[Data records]
┄┄┄┄┄┄┄┄┄┄┄┄┄┄┄┄┄┄┄┄

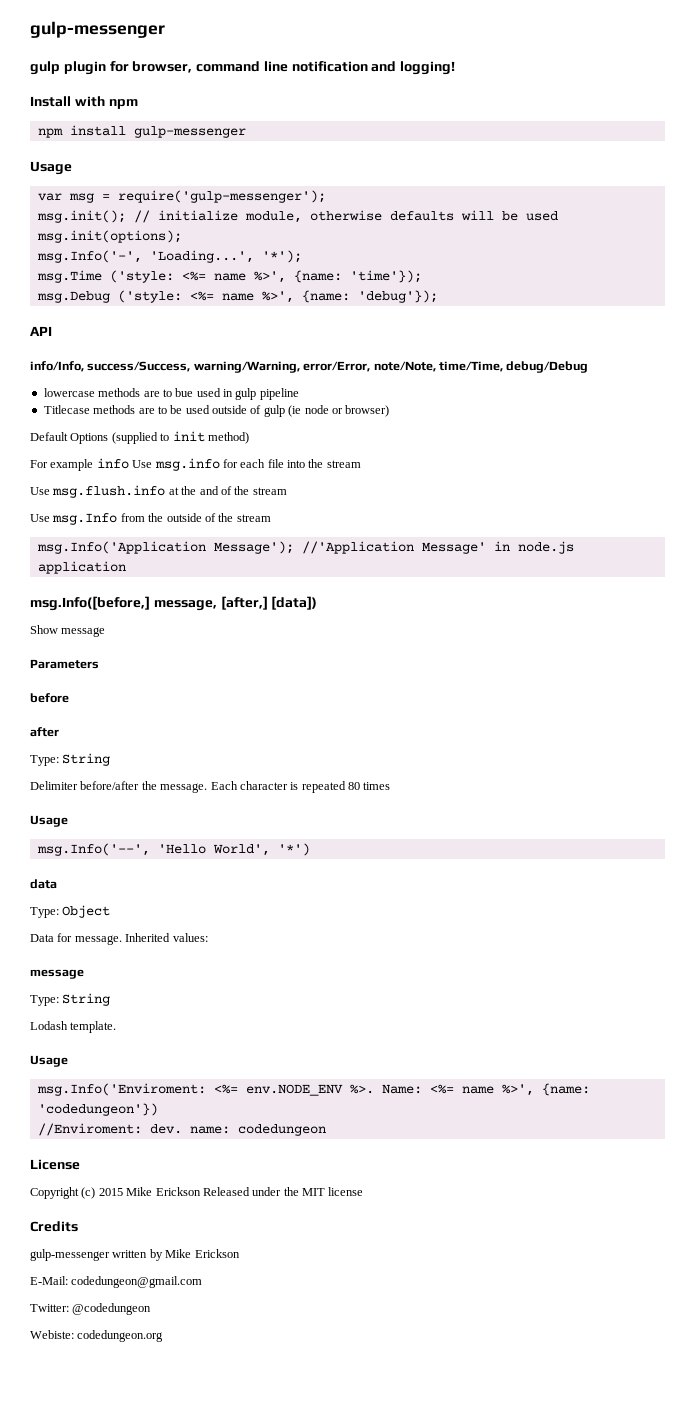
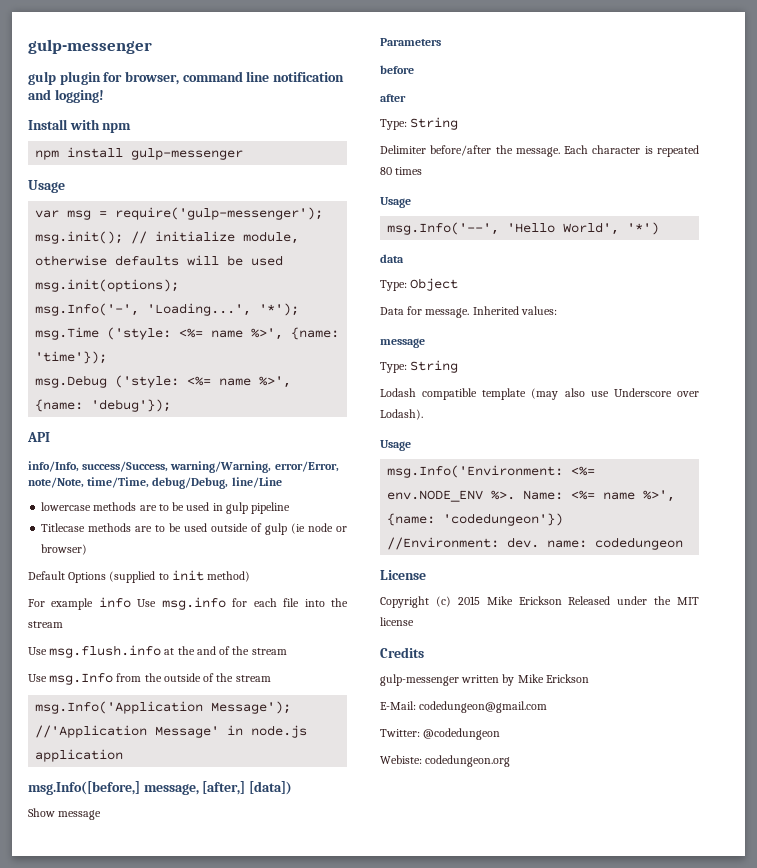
[506,361,589,373] debug/Debug -> [152,477,282,489] debug/Debug, line/Line
[175,388,194,397] bue -> [172,502,185,511] be
[70,1021,117,1033] [30,1055,68,1067] [36,1083,206,1096] template. // Usage // msg.Info('Enviroment: -> [422,388,699,400] [380,409,423,420] [380,440,411,451] [387,465,564,478] compatible template (may also use Underscore over Lodash). // Usage // msg.Info('Environment:
[37,1123,142,1136] //Enviroment: -> [387,537,500,550] //Environment:

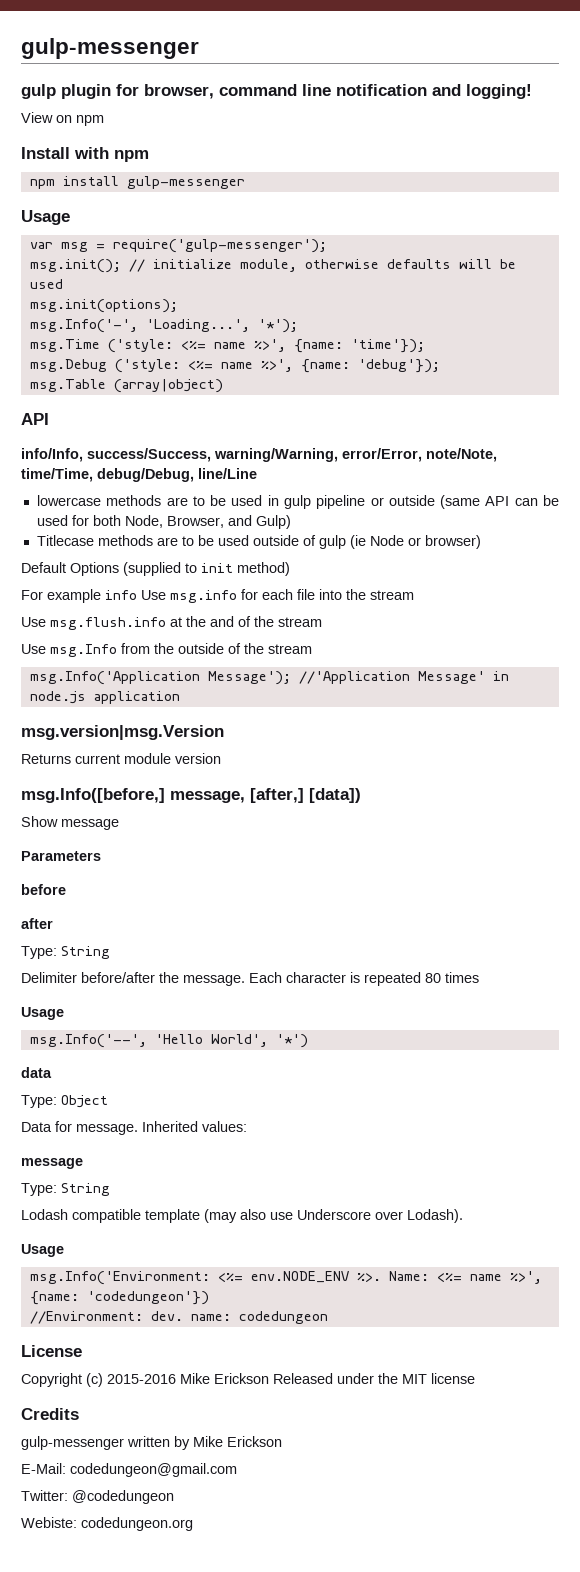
(104, 96) none -> [21,112,104,126] // View on npm
(172, 405) none -> [29,379,223,393] // msg.Table (array|object)
(291, 508) none -> [370,495,559,509] [36,515,291,529] or outside (same API can be used for both Node, Browser, and Gulp)
[308,523,334,532] node -> [369,535,404,546] Node
(124, 755) none -> [21,725,224,740] [21,753,221,764] // msg.version|msg.Version // Returns current module version
[457,596,480,605] 2015 -> [107,1374,176,1384] 2015-2016

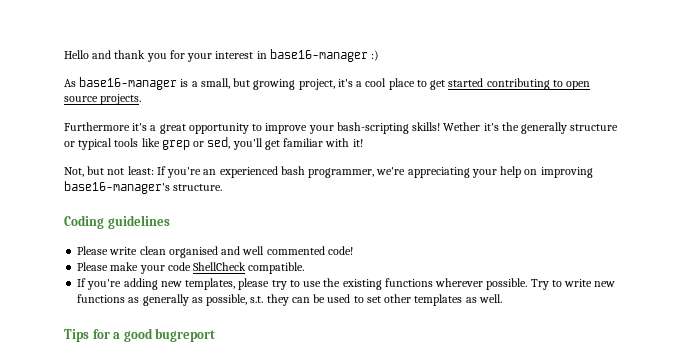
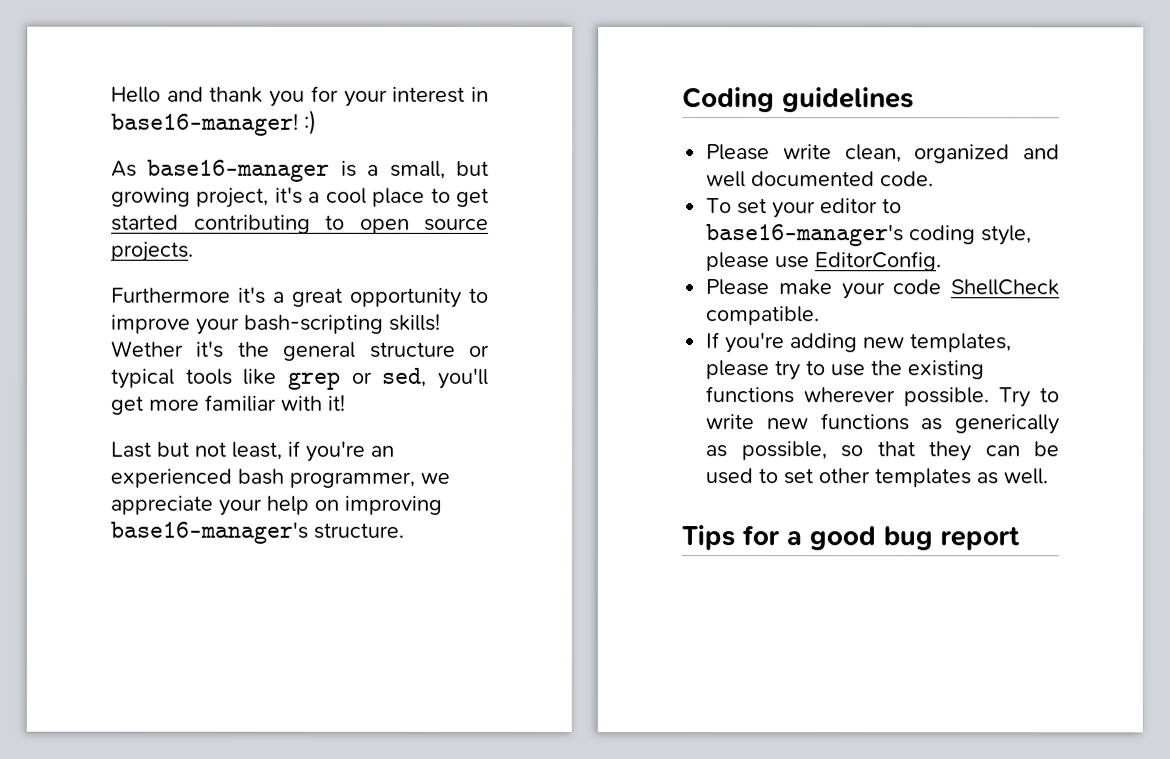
[269,49,368,62] base16-manager -> [111,113,299,136] base16-manager!
[521,122,568,134] generally -> [283,341,357,361] general
(280, 145) none -> [148,398,199,411] more
[64,167,84,177] Not, -> [110,441,151,458] Last
[127,166,166,175] least: If -> [231,440,300,460] least, if
[376,167,470,178] we're appreciating -> [420,472,450,484] [110,495,213,515] we appreciate
[139,246,353,258] clean organised and well commented code! -> [844,144,1060,164] [706,171,935,188] [706,198,903,219] [706,224,1033,247] [706,251,943,272] clean, organized and well documented code. // To set your editor to base16-manager's coding style, please use EditorConfig.
[142,294,189,306] generally -> [954,414,1059,435] generically
[250,296,264,303] s.t. -> [840,441,915,458] so that
[155,328,216,342] bugreport -> [883,526,1020,551] bug report

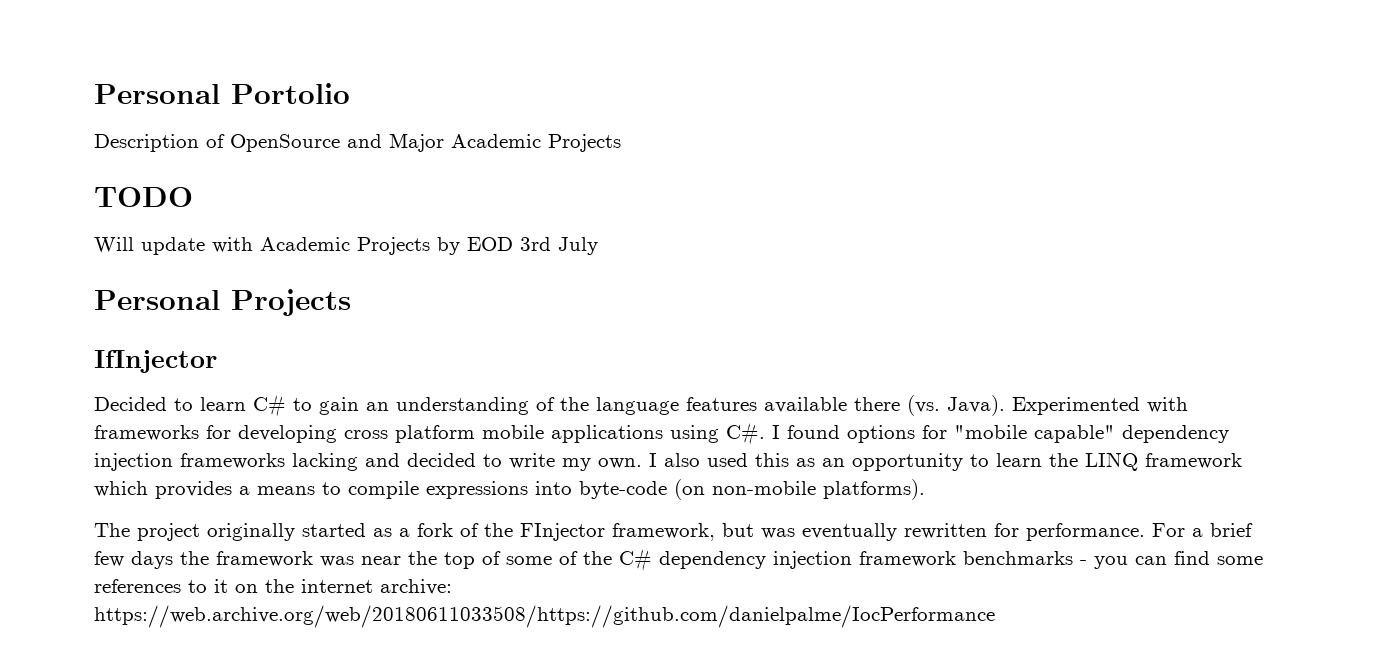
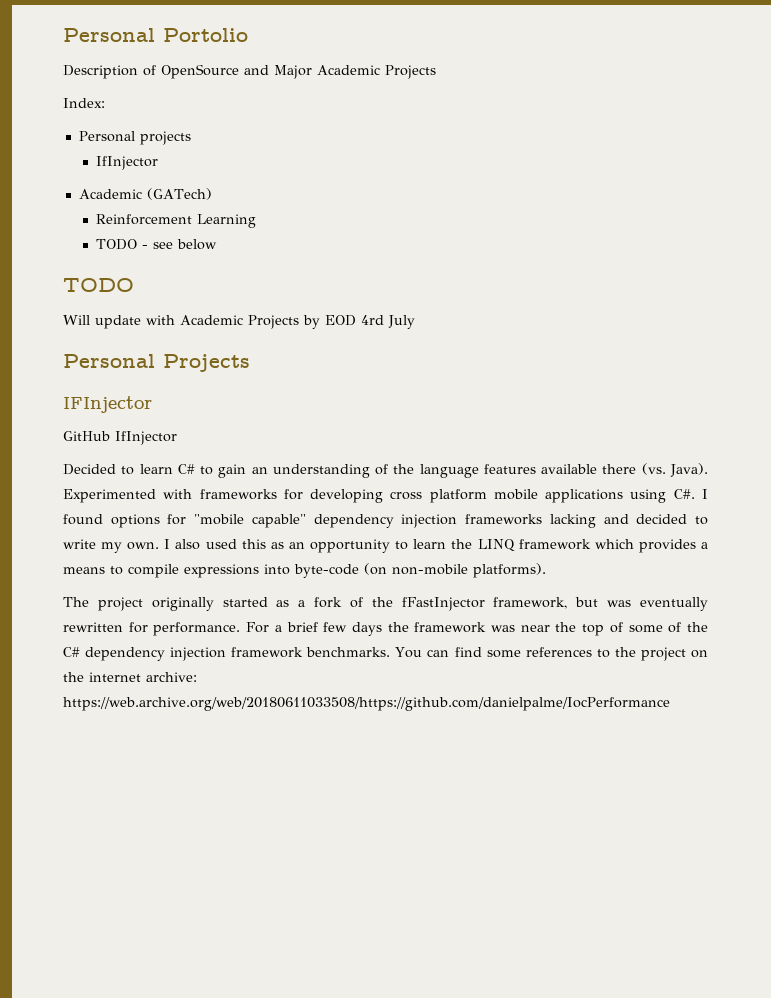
(621, 143) none -> [63,98,105,108] [78,131,191,145] [96,156,159,170] [78,188,212,200] [96,214,257,228] [96,239,218,250] // Index: // Personal projects // IfInjector // Academic (GATech) // Reinforcement Learning // TODO - see below
[520,237,551,251] 3rd -> [361,315,384,325] 4rd
(351, 302) none -> [63,396,152,413] [63,431,110,441] IFInjector // GitHub
[520,523,605,541] FInjector -> [401,597,485,611] fFastInjector
[963,551,1128,569] benchmarks - you -> [306,647,423,658] benchmarks. You
[214,579,228,593] it -> [614,647,686,661] the project

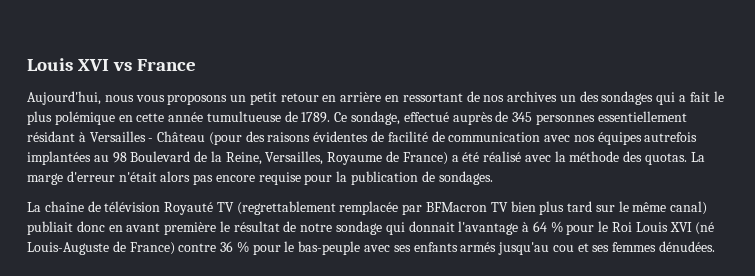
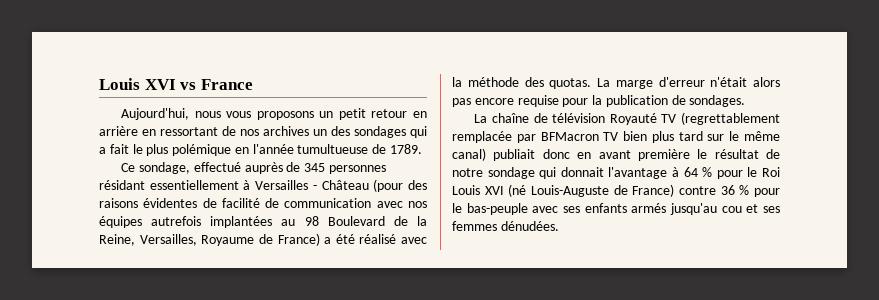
[136,112,204,122] cette année -> [252,144,294,154] l'année
(331, 117) none -> (423, 149) //
[597,111,687,122] [27,131,75,142] essentiellement résidant -> [99,180,239,190] résidant essentiellement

┄┄┄┄┄┄┄┄┄┄┄┄┄┄┄┄┄┄┄┄

== PROBLEM DESCRIPTION ==
Check every line of the records, and copy the ones that hold the word "Enviroment".

== EXERCISE ANSWER ==
[70,1021,117,1033] [30,1055,68,1067] [36,1083,206,1096] template. // Usage // msg.Info('Enviroment: -> [422,388,699,400] [380,409,423,420] [380,440,411,451] [387,465,564,478] compatible template (may also use Underscore over Lodash). // Usage // msg.Info('Environment:
[37,1123,142,1136] //Enviroment: -> [387,537,500,550] //Environment:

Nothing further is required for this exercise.